TRIMEDX has found health system inventory inaccuracies may be as high as 40%. When health systems lack visibility into their clinical asset inventory, it leads to inefficient use of existing assets, increased operational and capital costs, and missed opportunities to improve device uptime and patient throughput. Artificial intelligence can enhance real-time location system (RTLS) data for devices across fragmented systems.
Advanced medical device tracking technologies do more than pinpoint location—they provide insights into true utilization, helping health systems identify underused assets, reduce waste, and unlock significant financial savings. Advanced AI technologies can ensure more complete, reliable device records and continuously evaluate assets across multiple care sites. Intelligent algorithms can seamlessly ingest RTLS data, device performance metrics, network activity, and patient scheduling to determine true utilization.
These insights empower health systems to position each device where it delivers the greatest value. Fragmented systems and inaccurate inventories often result in equipment sitting idle in one location while its urgently needed elsewhere. By ensuring precise device allocation across the health system, organizations can maximize capital investments, reduce unnecessary purchases, and unlock significant operational efficiencies.
AI models can proactively predict equipment needs and ensure the right devices are available at the right moment. This can eliminate or reduce avoidable delays and lost revenue due to rescheduled or canceled patient procedures.
Seamless availability enhances patient satisfaction and allows clinicians to stay focused on patient care, confident the equipment they need will be ready and functioning. A McKinsey study found 20% of nursing time could be optimized through technology enablement. By taking advantage of these innovative solutions, organizations can enable targeted service, optimize technician workflows, and allocate resources more effectively, ensuring devices are ready when needed without overextending budgets or staff.
Supporting the human workforce behind device availability
Advanced AI-powered tools allow BMETs to focus on strategic tasks by automating routine work like paperwork and repetitive manual tasks. When clinical engineering teams have access to automated documentation, automated test results, smart work order prioritization, and centralized work order information, they can focus on the highest value work. AI can also synthesize complex equipment manuals into concise, actionable worklists, helping technicians quickly understand tasks and build knowledge on the job.
These technologies allow the clinical engineering workforce to transition from fixers to strategic partners focused on risk-based maintenance and continuous performance monitoring. In addition, they can develop new competencies in data analytics, cybersecurity, and AI tools. Enabling BMETs to focus on fulfilling, proactive work will help health systems leverage their expertise more effectively to keep devices up-and-running.

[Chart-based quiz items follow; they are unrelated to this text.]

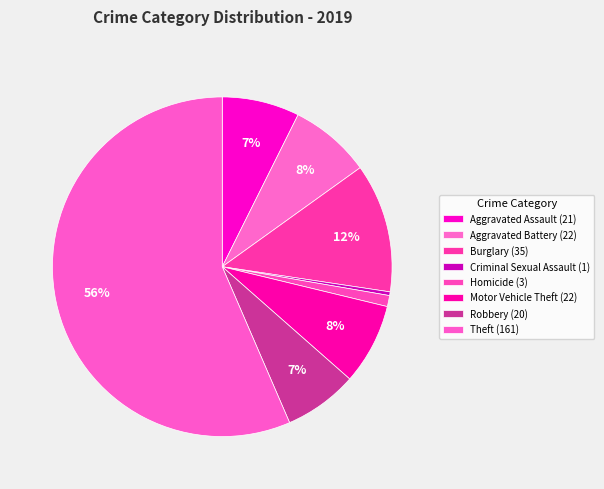

Between Burglary and Theft, which is larger?

Theft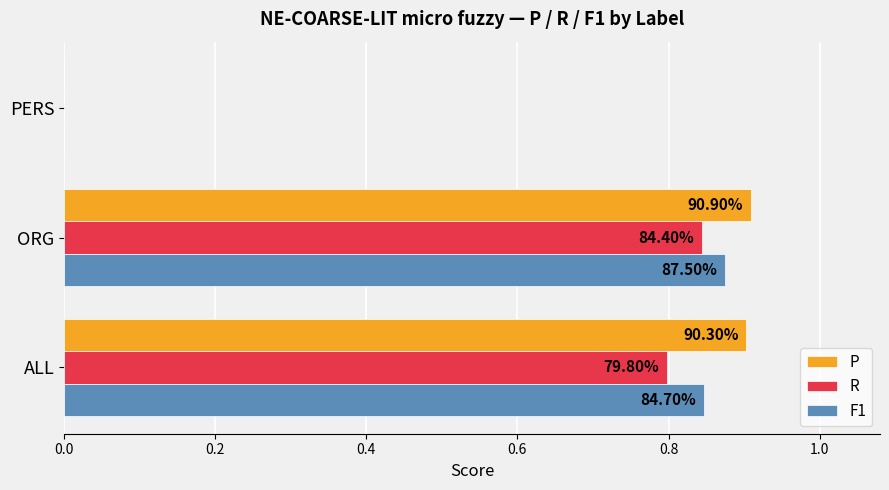

What are all the series names shown in the legend?

P, R, F1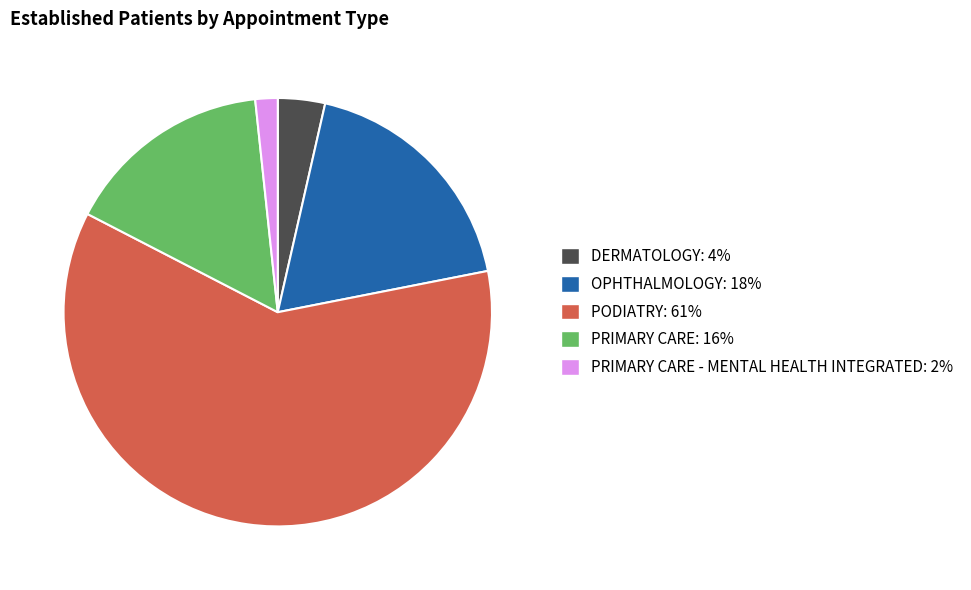

How many slices are in this pie chart?

5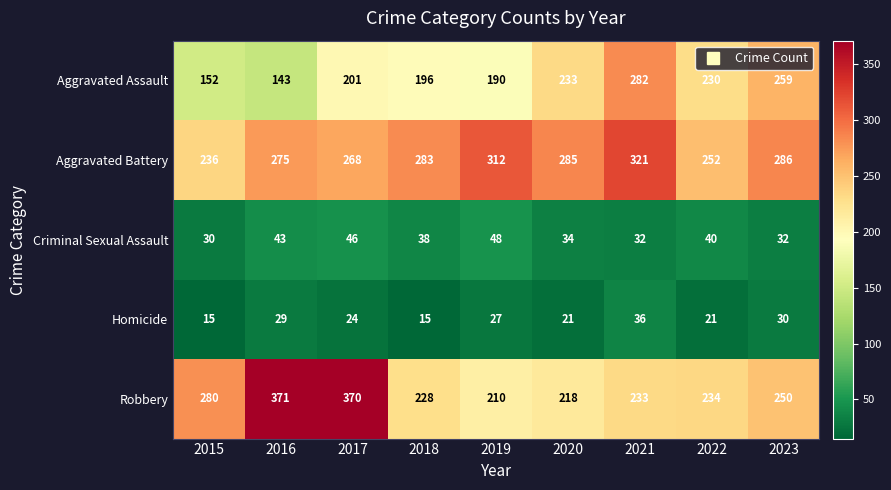

Rank the categories by Robbery value from lowest to highest.

2019, 2020, 2018, 2021, 2022, 2023, 2015, 2017, 2016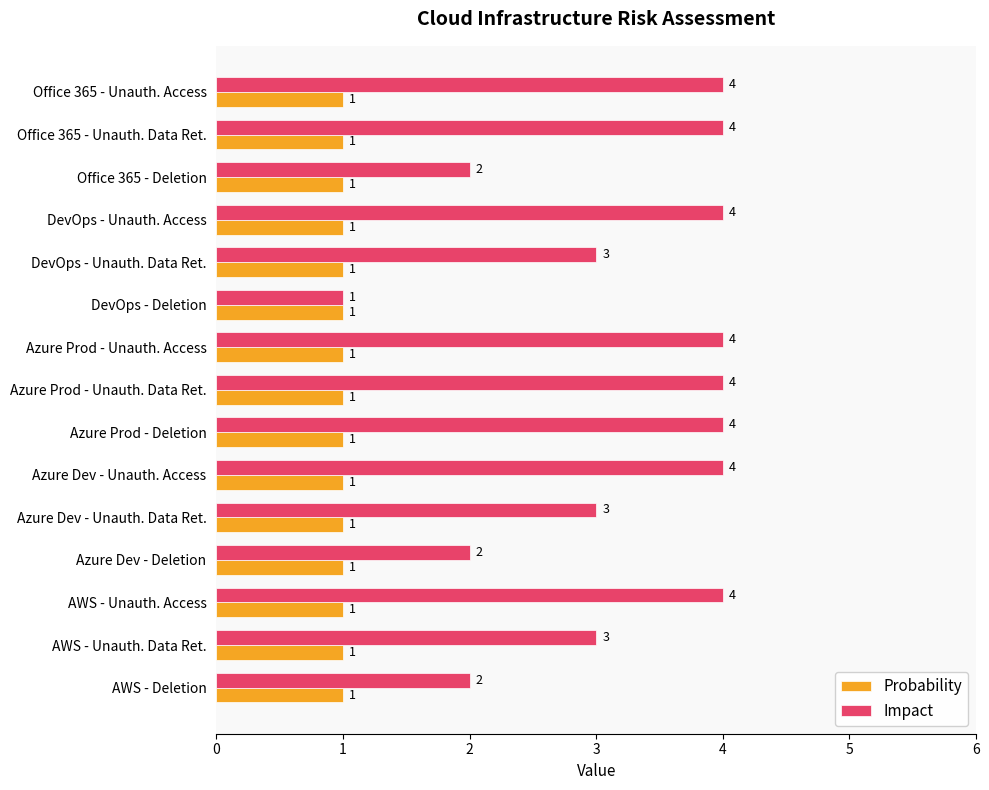

Count the number of data series in this chart.

2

Artificial intelligence is already transforming the way clinical engineering teams manage medical devices. Organizations making use of AI-powered solutions will see availability become more predictable, maintenance more proactive, and operations more efficient. By integrating intelligent automation into clinical engineering workflows, hospitals can make sure critical equipment is operational and accessible when care demands it. Health systems that harness the power of AI are creating a more resilient, cost-effective healthcare environment that supports both operational and financial goals and better patient outcomes.